Yixin Ma, a PhD graduate student in the Duke Medical Physics Program, has been selected by an expert panel to receive the inaugural Karen Wrenn Graudate Fellowship in Alzheimer’s Disease Research to conduct her clinical research project focused on identifying neuroimaging biomarkers for disease detection at the very early stage. Yixin, a Duke Chancellor Scholar with a cumulative GPA of 4.0, will begin her dissertation project this fall in the Alzheimer Imaging Research Laboratory under the direction of Jeffrey Petrella, MD, Professor of Radiology at the Duke University Medical Center. Together with both clinical and technical development teams, Yixin proposes to develop innovative ultrahigh-resolution diffusion MRI methods to detect and characterize early microstructural brain changes associated with Alzheimer’s Disease.

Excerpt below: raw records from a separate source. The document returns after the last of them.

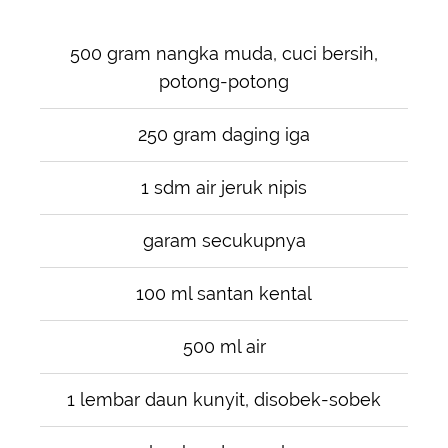
500 gram nangka muda, cuci bersih,
potong-potong
250 gram daging iga
1 sdm air jeruk nipis
garam secukupnya
100 ml santan kental
500 ml air
1 lembar daun kunyit, disobek-sobek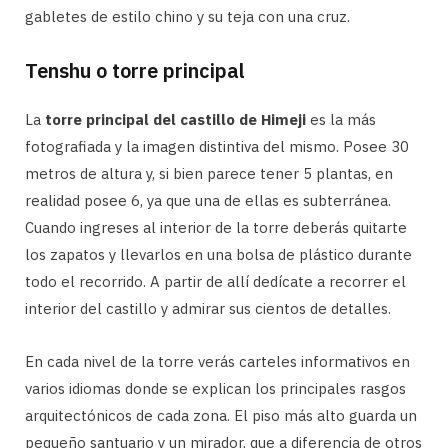
gabletes de estilo chino y su teja con una cruz.
Tenshu o torre principal
La
torre principal del castillo de Himeji
es la más
fotografiada y la imagen distintiva del mismo. Posee 30
metros de altura y, si bien parece tener 5 plantas, en
realidad posee 6, ya que una de ellas es subterránea.
Cuando ingreses al interior de la torre deberás quitarte
los zapatos y llevarlos en una bolsa de plástico durante
todo el recorrido. A partir de allí dedícate a recorrer el
interior del castillo y admirar sus cientos de detalles.
En cada nivel de la torre verás carteles informativos en
varios idiomas donde se explican los principales rasgos
arquitectónicos de cada zona. El piso más alto guarda un
pequeño santuario y un mirador, que a diferencia de otros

The Wrenn Fellowship is made possible by the generous support from the Karen Wrenn Trust and Duke Alumnae leader Marjorie Thomas.

Research Summary:

Amyloid plaques and neurofibrillary tangles are two pathologic hallmarks of AD, developing decades prior to symptoms. However, they are not well correlated with cognitive deficits, and molecular imaging methods that can image them in vivo often lack the sensitivity and specificity for detecting AD in its earliest stages, when therapeutics may be most effective. Cognitive deficits have been shown to be better correlated with synaptic, dendritic, and neuronal loss in the neocortex and hippocampus than with plaque and tangle pathology. Histological studies in AD further show that this neurodegeneration is not uniformly distributed within these structures, which are organized in multiple cortical layers and subregions with discrete neuronal populations. However, current imaging markers of neurodegeneration, such as quantitative MRI of cortical thickness or hippocampal volume, also lack the sensitivity and specificity to detect subtle degeneration within different neocortical or hippocampal layers in the early stages of AD. The objective of Ma’s research project is to develop and validate a novel noninvasive MRI method for early detection of Alzheimer’s disease (AD). Specifically, they will: 1) develop an innovative high-resolution intracortical diffusion tensor imaging (DTI) technique to detect early neurodegeneration in selectively vulnerable neuronal populations within different cortical layers of the neocortex and hippocampus; and 2) investigate how their integrity is altered and how it correlates with cognitive test scores in subjects with probable AD vs cognitively normal controls.